Pricing of Non-Life Insurance Products

More Info


A medium size Dutch insurance company with third-party car insurance products initiated questions on whether the premium can be based on a statistical analysis where the expected future liabilities are taken into account. These questions are as follows:
• Which statistical models can be used to base the premiums on expected future liabilities?
• Are there enough data available to predict future liabilities accurately enough?
• How can the ’best’ model be chosen?
• How can the models be implemented?
• What are the results when using these models for the third-party car products?
After a practical introduction about insurances in society, the thesis starts with theory that can be used to answer the research questions. This analysis showed that generalized linear models are very useful models for the pricing of non-life insurance products. However, there are some disadvantages to these models which could be avoided by other models, such as hierarchical generalized linear models.

We will explore several methods to determine if enough data is available to obtain credible enough estimates. One of these methods can be applied before implementing a generalized linear model.

Choosing the ’best’ model is a non-trivial subject. Several statistical tests to choose which risk factors should be included in the model and how they should be included are discussed. These include tests for adding risk factors as random or fixed effects, but also which definition of an risk factor should best be used. This includes whether they should be added as a variate, as a factor or added dynamically. In addition, several statistical methods to choose the distribution that has the ’best’ fit for the observations for both the number of claims and the losses are discussed. These include graphical comparison methods, but also hypothesis testing.

To answer the question how the models can be implemented, we will use the statistical programming language R. Algorithms that are used by some packages to calculate the estimates of the models are discussed, as well as several features of these algorithms. Codes are provided in the supplementary section of the thesis.

Next, a statistical analysis is performed for the third-party car products of the insurance company. The performed theoretical analysis is applied in practice on the available data, and unknowns were calculated. Then an analysis is performed to determine which distribution ‘best’ fits the number of claims and which distribution ‘best’ fits the losses. The data was subdivided into several risk factors, such as age and region, and was analyzed again. A generalized linear model with a Poisson and log-link assumption was implemented for the number of claims, and a generalized linear model with a Gamma and log-link assumption was implemented for the losses. How and if the risk factors should be added was evaluated using a bottom-up approach. Initially, the models were applied without allowing interaction between risk factors, and subsequently the models were applied again, this time allowing interaction between risk factors to determine if this improved the models.

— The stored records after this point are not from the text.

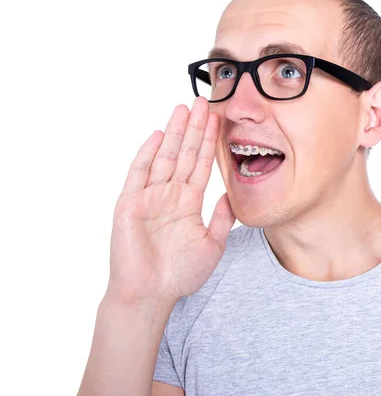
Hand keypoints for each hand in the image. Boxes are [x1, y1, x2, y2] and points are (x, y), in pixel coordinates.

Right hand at [108, 96, 235, 304]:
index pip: (202, 164)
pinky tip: (158, 135)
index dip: (210, 141)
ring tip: (184, 108)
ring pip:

Other models that may lead to a better fit for the data are also implemented. These include generalized linear mixed models, which do not assume that the observations are independent and assume a Normal distribution for the risk factors that are added as random effects. Also, a pure premium model in which the Tweedie family is used was applied.

The study showed that the preferred models to calculate the pure premium are a generalized linear model with Negative Binomial and log-link assumption for the number of claims and a generalized linear model with Gamma and log-link assumption for the losses. Due to overdispersion of the observations for the number of claims, the Negative Binomial proved to be a better choice of distribution leading to a better fit of the model for the number of claims. The Normal and Pareto distribution were too symmetric and too right-skewed for the observations, respectively. The pure premium model showed a worse fit, when compared to the model for the number of claims. Furthermore, the effect of the risk factors on the risk profile of a risk group were very clear when a two-stage regression approach was used. The hierarchical models were not better models, because the estimates were less accurate.

The results for the different models were then compared with the currently used pricing system of the company and the expected outcomes of the data analysis. This leads to recommendations for the insurance company, including recommendations for pricing in general but also specific recommendations for the pricing system of the third-party insurance product.

The full thesis contains confidential information, therefore, a public version was provided in which the insurance company is anonymous. The full thesis was made available to the thesis committee.